WHAT IS BEING ASKED
Exact copy, no pictures: return only the lines below from the line with "Botella de Tinta" up to and including the line with "Autor: Redakcija HB".

ENTRIES SUPPLIED
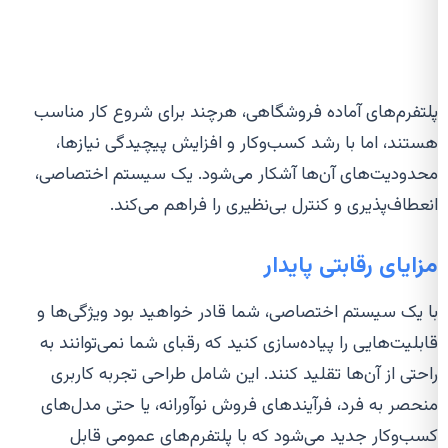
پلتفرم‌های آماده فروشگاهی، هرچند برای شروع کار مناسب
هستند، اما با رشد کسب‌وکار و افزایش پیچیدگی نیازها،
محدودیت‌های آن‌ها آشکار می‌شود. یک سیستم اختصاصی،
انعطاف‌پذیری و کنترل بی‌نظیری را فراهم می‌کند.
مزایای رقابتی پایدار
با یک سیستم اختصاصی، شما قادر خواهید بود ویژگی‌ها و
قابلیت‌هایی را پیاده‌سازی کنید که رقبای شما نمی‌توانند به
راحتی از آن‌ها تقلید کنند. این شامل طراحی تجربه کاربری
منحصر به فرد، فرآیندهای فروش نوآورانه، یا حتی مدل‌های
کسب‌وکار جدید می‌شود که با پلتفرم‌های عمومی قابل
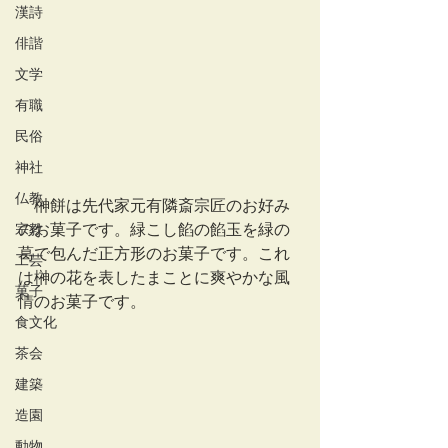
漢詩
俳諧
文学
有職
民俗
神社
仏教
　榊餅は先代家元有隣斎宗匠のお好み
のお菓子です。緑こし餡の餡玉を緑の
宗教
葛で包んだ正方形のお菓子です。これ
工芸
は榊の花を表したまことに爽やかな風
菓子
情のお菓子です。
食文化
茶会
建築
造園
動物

* * *

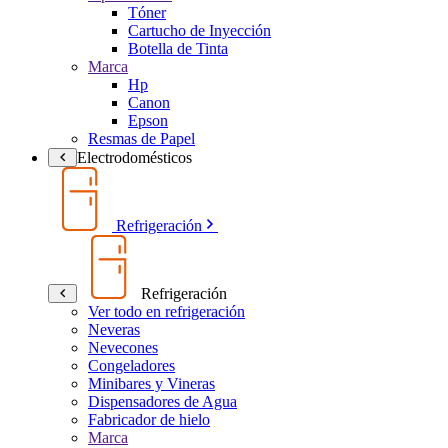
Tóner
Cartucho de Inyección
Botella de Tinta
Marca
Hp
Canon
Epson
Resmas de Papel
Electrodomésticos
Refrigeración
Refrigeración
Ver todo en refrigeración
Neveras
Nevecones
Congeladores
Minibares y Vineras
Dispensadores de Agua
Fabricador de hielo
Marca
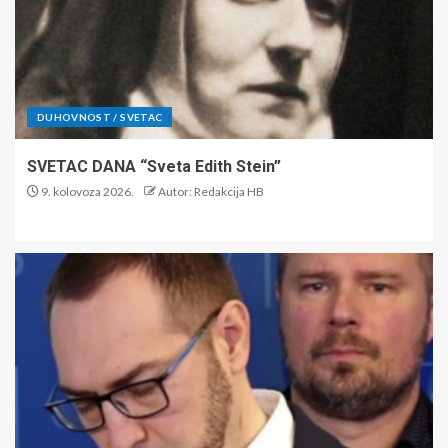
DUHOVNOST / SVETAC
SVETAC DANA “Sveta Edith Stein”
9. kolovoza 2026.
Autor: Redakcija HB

---

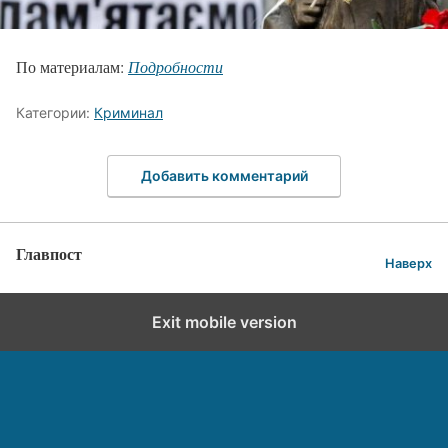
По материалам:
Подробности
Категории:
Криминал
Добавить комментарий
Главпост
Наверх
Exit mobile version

ANSWER BOX
Botella de Tinta
Marca
Hp
Canon
Epson
Resmas de Papel
Electrodomésticos
Refrigeración
Refrigeración
Ver todo en refrigeración
Neveras
Nevecones
Congeladores
Minibares y Vineras
Dispensadores de Agua
Fabricador de hielo
Marca
DUHOVNOST / SVETAC
SVETAC DANA “Sveta Edith Stein”
9. kolovoza 2026.
Autor: Redakcija HB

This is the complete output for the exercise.